G'day all,
This is both a general request for 'best-practise' devforce design, and also a specific question about my current scenario.
How would you recommend devforce be used/managed to support user-cancellation of complex edits?
In our app as currently designed, we have a small, fixed number of EntityManager's that are created and loaded with cached reference data at application startup. When a user requests an edit we load the required item, Include()'ing the relevant child data, and relying on the cached reference data to auto-attach those entities.... this works perfectly!
If the user makes some changes to the item (I'll talk a normal Order -> OrderDetails scenario), say changing an orderdate, and then chooses to cancel their edit, we call the RejectChanges() method, and the date rolls back exactly as expected.
However we run into problems with adding new child items (eg, an OrderDetail), and then cancelling changes.... these items seem to remain in the EntityCache or similar in a detached state, with their generated -100 id. This causes problems if we (for example):
1. Pop a new Order/OrderDetails set of data
2. Cancel Changes
3. Make some other save that resets the generated ID's back to -100
4. Another pop of a new item results in the earlier OrderDetails magically coming back to life and attaching themselves to the new Order. Other symptoms include errors regarding multiple items with the same (-100 based) ID as the id's are recycled after the save.
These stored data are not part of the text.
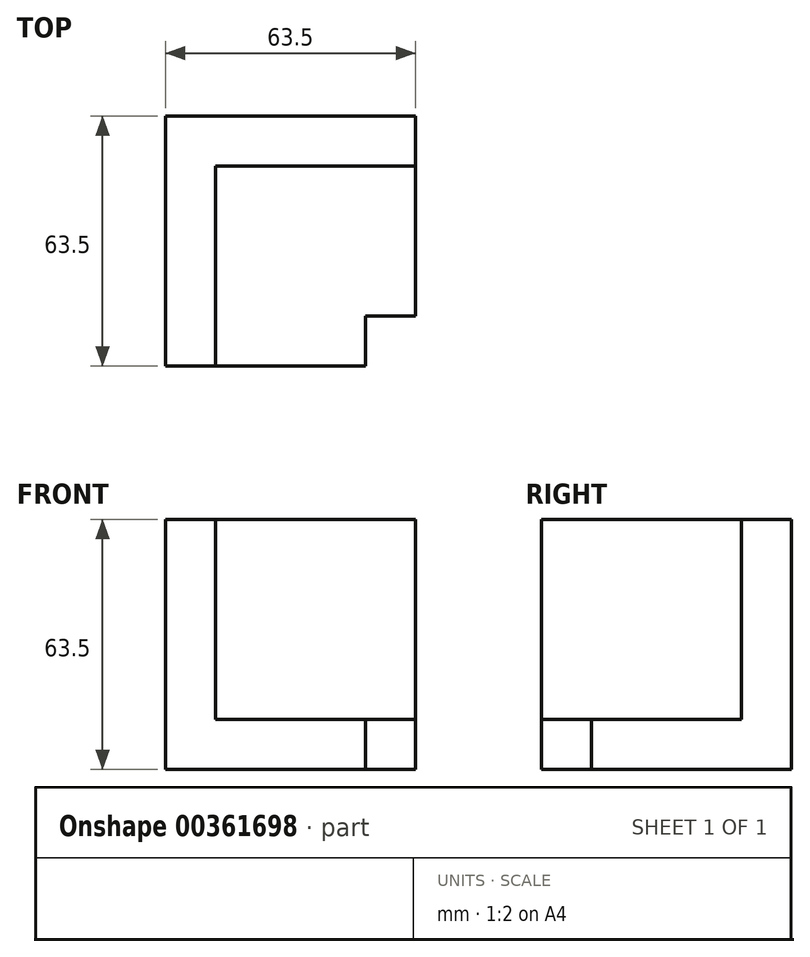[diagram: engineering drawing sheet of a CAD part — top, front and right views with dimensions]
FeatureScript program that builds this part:
annotation { "Feature Type Name" : "Feature", "Feature Type Description" : "" }
export const myFeature = defineFeature(function(context is Context, id is Id, definition is map)
    precondition{}
    {
        {
            var Q0;
            Q0=qCreatedBy(makeId("Front.planeOp"),FACE);
            var sketch = newSketch(context, id + "F0", { "sketchPlane" : qUnion([Q0])});
            skLineSegment(sketch, "E0.bottom", {"start": v(0, 0) * mm, "end": v(63.5, 0) * mm});
            skLineSegment(sketch, "E0.top", {"start": v(0, -63.5) * mm, "end": v(63.5, -63.5) * mm});
            skLineSegment(sketch, "E0.left", {"start": v(0, 0) * mm, "end": v(0, -63.5) * mm});
            skLineSegment(sketch, "E0.right", {"start": v(63.5, 0) * mm, "end": v(63.5, -63.5) * mm});
            skSolve(sketch);
        }
        {
            var Q0;
            Q0=makeQuery(id+"F0.imprint","IMPRINT",FACE,{"disambiguationData":[TD([[makeQuery(id+"F0.imprint","IMPRINT",EDGE,{"derivedFrom":sQuery(id+"F0.wireOp",EDGE,"E0.bottom")}),-1.0]])]});
            extrude(context, id + "F1", {"entities" : qUnion([Q0]), "depth" : 63.5 * mm});
        }
        {
            var Q0;
            Q0=makeQuery(id+"F1.opExtrude","CAP_FACE",FACE,{"disambiguationData":[OSD([sQuery(id+"F0.wireOp",EDGE,"E0.bottom"),sQuery(id+"F0.wireOp",EDGE,"E0.top"),sQuery(id+"F0.wireOp",EDGE,"E0.left"),sQuery(id+"F0.wireOp",EDGE,"E0.right")])],"isStart":false});
            var sketch = newSketch(context, id + "F2", { "sketchPlane" : qUnion([Q0])});
            skLineSegment(sketch, "E1.bottom", {"start": v(63.5, -50.8) * mm, "end": v(12.7, -50.8) * mm});
            skLineSegment(sketch, "E1.top", {"start": v(63.5, 0) * mm, "end": v(12.7, 0) * mm});
            skLineSegment(sketch, "E1.left", {"start": v(63.5, -50.8) * mm, "end": v(63.5, 0) * mm});
            skLineSegment(sketch, "E1.right", {"start": v(12.7, -50.8) * mm, "end": v(12.7, 0) * mm});
            skSolve(sketch);
        }
        {
            var Q0;
            Q0 = qSketchRegion(id + "F2", true);
            extrude(context, id + "F3", {"entities" : qUnion([Q0]), "operationType" : NewBodyOperationType.REMOVE, "oppositeDirection" : true, "depth" : 50.8 * mm});
        }
        {
            var Q0;
            Q0=makeQuery(id+"F1.opExtrude","CAP_FACE",FACE,{"disambiguationData":[OSD([sQuery(id+"F0.wireOp",EDGE,"E0.bottom"),sQuery(id+"F0.wireOp",EDGE,"E0.top"),sQuery(id+"F0.wireOp",EDGE,"E0.left"),sQuery(id+"F0.wireOp",EDGE,"E0.right")])],"isStart":false});
            var sketch = newSketch(context, id + "F4", { "sketchPlane" : qUnion([Q0])});
            skLineSegment(sketch, "E2.bottom", {"start": v(63.5, -63.5) * mm, "end": v(50.8, -63.5) * mm});
            skLineSegment(sketch, "E2.top", {"start": v(63.5, -50.8) * mm, "end": v(50.8, -50.8) * mm});
            skLineSegment(sketch, "E2.left", {"start": v(63.5, -63.5) * mm, "end": v(63.5, -50.8) * mm});
            skLineSegment(sketch, "E2.right", {"start": v(50.8, -63.5) * mm, "end": v(50.8, -50.8) * mm});
            skSolve(sketch);
        }
        {
            var Q0;
            Q0 = qSketchRegion(id + "F4", true);
            extrude(context, id + "F5", {"entities" : qUnion([Q0]), "operationType" : NewBodyOperationType.REMOVE, "oppositeDirection" : true, "depth" : 12.7 * mm});
        }
    });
We've been playing with specifically removing items from the EntityManager after rejecting the changes eg:
_cxt.RejectChanges; //Model state goes from Added to Detached
if (Model.EntityState == EntityState.Detached) //was freshly added until we cancelled
{
Model.EntityAspect.RemoveFromManager(true); //Remove from the cache, don't try and save it later on
}
And this has definately reduced the number of issues we're seeing, but it isn't sufficient for all our scenarios (hence the general request for your recommended approach above).
If I can provide any more info please just ask.